Hoje comandante dos militares que no passado o expurgaram do serviço público, Celso Amorim agora tem bons motivos para medir a diferença no calendário.
Amorim – O Brasil precisa das FFAA. E os militares de hoje não são os militares de ontem. Nós precisamos dialogar com estes militares de hoje. Eles tem que saber separar o que foi o passado e o que é hoje. O 31 de março já não é mais comemorado…
Míriam– Mas eles mesmos não fazem esta separação, quando não admitem os erros do passado. Até para preservar a instituição [das FFAA], eles não deveriam fazer esta separação?
Amorim – Você quer minha opinião pessoal? Acho que devem [fazer a separação]. Mas, isso não se faz com uma ordem. Isso é uma mudança cultural. Porque, as ordens eles podem até obedecer. Isso é uma mudança cultural que vem aos poucos. Essa ordem depende do diálogo. Há outras concepções culturais das corporações. Como isso se concilia, é uma coisa complicada. Não vou entrar aqui numa discussão filosófica sobre culpas coletivas, ou culpas intergeracionais. O tempo vai fazer com que isso ocorra. O primeiro passo é eliminar as coisas oficiais, como as comemorações do 31 de março. Nunca ouvi de nenhum militar, pelo menos comigo, nunca ouvi nenhum defender a tortura, sob nenhum aspecto. Nenhum veio aqui e disse: “Ah, mas naquele caso tivemos que fazer isso…”. Nenhum. Nunca ouvi. Nem direta, nem indiretamente.
Míriam– E nem condenaram, também…
Amorim fecha os olhos, suspira, e não diz nada. É salvo pelo intervalo do programa de entrevista, aos 13’33’’. Na segunda parte, Amorim volta falando das coisas positivas que vê hoje na área militar.
Amorim – […] Como a criação do Estado Maior Conjunto das FFAA, subordinado diretamente ao Ministério da Defesa. Ou seja, o Ministro está na cadeia de comando, inclusive das operações militares. E temos um secretário-geral civil, no mesmo nível dos comandantes. Incluímos disciplinas de direitos humanos em todas as escolas militares. Os livros [das escolas militares] devem ser aprovados pelo MEC e fazem parte do currículo. Os colégios militares são excelentes. Você poderia me perguntar: “Mas, o sr. não pode dar uma ordem?” Posso, mas eu prefiro convencer. O convencimento tem mais durabilidade. Aprendi isso com a diplomacia. Acho que o convencimento é melhor do que uma ordem estrita.
Míriam – Em algum momento as FFAA vão se deixar convencer a pedir desculpas ao País pelos crimes cometidos na ditadura, para que eles não se repitam?

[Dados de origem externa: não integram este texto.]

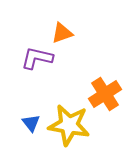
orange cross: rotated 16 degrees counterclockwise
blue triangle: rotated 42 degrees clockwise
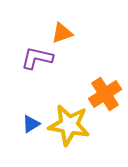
blue triangle: moved 1 px down; rotated 36 degrees clockwise
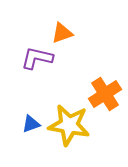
blue triangle: rotated 12 degrees clockwise
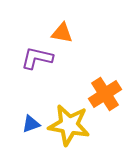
orange triangle: rotated 30 degrees clockwise
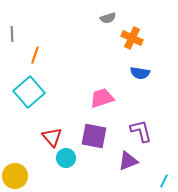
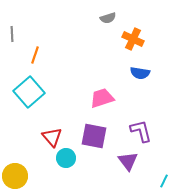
orange cross: moved 1 px right, 1 px down
purple triangle: rotated 45 degrees counterclockwise
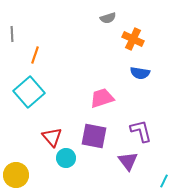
yellow circle: moved 1 px right, 1 px up
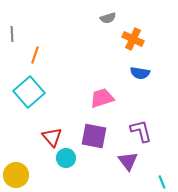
cyan line: moved 2 px left, 1 px down; rotated 48 degrees counterclockwise
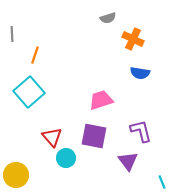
pink trapezoid: moved 1 px left, 2 px down
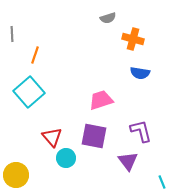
orange cross: rotated 10 degrees counterclockwise
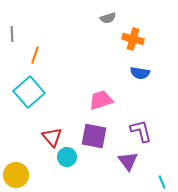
cyan circle: moved 1 px right, 1 px up
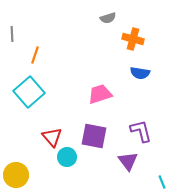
pink trapezoid: moved 1 px left, 6 px up
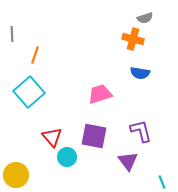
gray semicircle: moved 37 px right
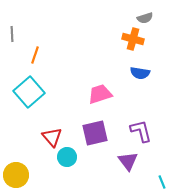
purple square: moved 1 px right, 3 px up; rotated 24 degrees counterclockwise
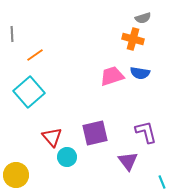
gray semicircle: moved 2 px left
orange line: rotated 36 degrees clockwise
pink trapezoid: moved 12 px right, 18 px up
purple L-shape: moved 5 px right, 1 px down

Amorim – Esta é uma questão complicada. Eu não sei… Acho que… talvez, talvez. Eu esperaria… Acho que o grande input para isso seria o próprio relatório da CNV, o tratamento que ele vai ter e como será recebido pela sociedade. Agora, você tem um conflito entre duas concepções. Uma, as FFAA de hoje pedindo desculpas pelo que não foi feito por elas? Não sei… Eu, como ministro das Relações Exteriores, se formos pedir desculpas por tudo que tenha sido feito pelo Itamaraty, inclusive no tempo da ditadura, talvez fosse complicado para mim… Acho melhor ir mudando, mudando a prática, e deixando aquilo que se deve ver e analisar para o Judiciário, o Congresso, a sociedade… Mas, não sei… Talvez fosse bom para eles [os militares]. Eu acho…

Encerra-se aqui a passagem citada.